20      A new trial is warranted if, among other things, the defendant establishes by clear and convincing evidence that “it is reasonably probable that, with the evidence, a different result would be reached at a new trial.”  State v. Carnemolla, 229 Wis. 2d 648, 656, 600 N.W.2d 236 (Ct. App. 1999).  Where the newly discovered evidence consists of recantation testimony, the recantation testimony must be supported by other newly discovered evidence.  State v. McCallum, 208 Wis. 2d 463, 477, 561 N.W.2d 707 (1997).  This corroboration requirement is satisfied if there is a feasible motive for the initial false statement and there are circumstantial guarantees of the trustworthiness of the recantation.  Id. at 477-78.  The motion for a new trial is addressed to the circuit court’s sound discretion, and we will affirm the court’s decision if it has a reasonable basis and was made in accordance with accepted legal standards and facts of record.  Carnemolla, 229 Wis. 2d at 656.

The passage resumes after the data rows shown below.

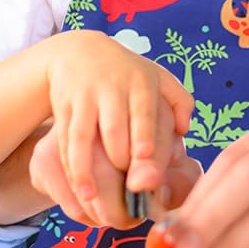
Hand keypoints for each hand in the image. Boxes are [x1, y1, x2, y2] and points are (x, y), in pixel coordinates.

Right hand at [45, 30, 192, 207]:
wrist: (80, 51)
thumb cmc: (130, 73)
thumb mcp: (159, 76)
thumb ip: (180, 101)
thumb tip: (184, 130)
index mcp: (140, 83)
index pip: (142, 110)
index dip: (143, 134)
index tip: (145, 156)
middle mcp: (111, 89)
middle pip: (113, 128)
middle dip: (118, 158)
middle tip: (127, 189)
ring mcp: (84, 98)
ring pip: (82, 136)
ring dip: (84, 168)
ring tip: (91, 196)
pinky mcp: (64, 106)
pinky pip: (65, 139)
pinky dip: (69, 164)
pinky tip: (78, 186)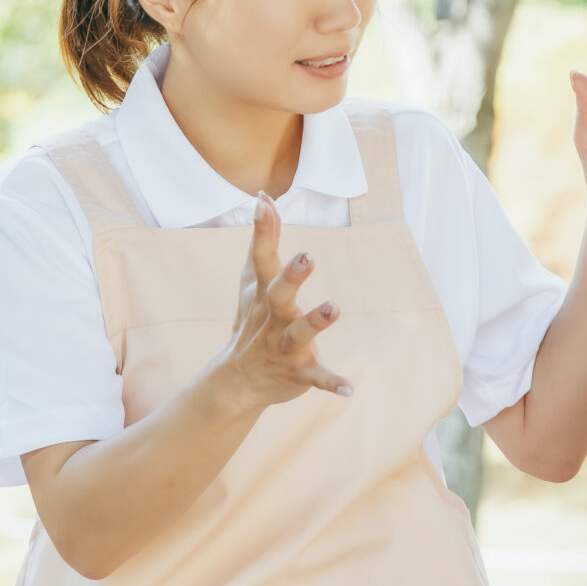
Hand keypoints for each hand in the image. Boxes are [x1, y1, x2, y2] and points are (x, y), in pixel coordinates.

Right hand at [215, 196, 351, 408]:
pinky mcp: (299, 371)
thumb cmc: (252, 320)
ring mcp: (284, 346)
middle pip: (279, 294)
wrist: (238, 380)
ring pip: (299, 334)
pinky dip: (331, 382)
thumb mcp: (254, 280)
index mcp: (264, 294)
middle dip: (292, 276)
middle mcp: (273, 318)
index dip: (263, 231)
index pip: (262, 258)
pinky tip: (349, 389)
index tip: (263, 203)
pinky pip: (316, 378)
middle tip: (308, 256)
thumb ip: (263, 240)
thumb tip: (264, 197)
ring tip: (334, 307)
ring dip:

21      Stuart must demonstrate that there is a feasible motive for John’s original false statement and circumstantial guarantees of the trustworthiness of his recantation.  See McCallum, 208 Wis. 2d at 477-78.  This burden cannot be met.  The circuit court did not find that John incriminated Stuart to reduce his charges (a feasible motive to lie) and, more importantly, John denied the recantation statements when he testified at the postconviction motion hearing.  At that hearing, John reaffirmed the truthfulness of his preliminary examination testimony which was introduced at trial.  The circuit court concluded that there was not a reasonable probability that the outcome would be different if the jury were to hear the allegedly newly discovered evidence of John’s recantation, particularly in light of the large amount of evidence from other sources linking Stuart to the crime.  We agree.  The circuit court properly exercised its discretion in denying Stuart’s motion for a new trial.

22      Finally, citing all of his previous arguments, Stuart asks that we reverse his conviction in the interest of justice.  Having rejected these arguments, we also reject the request for a reversal in the interest of justice.  

            By the Court.—Judgment and order affirmed.

            This opinion will not be published.  See Wis. Stat. Rule 809.23(1)(b)5.

 


 

 



[1]  John Stuart’s credibility was challenged in other ways.  The jury knew of John’s four prior convictions and that John and Paul had committed a burglary one to two weeks before the murder.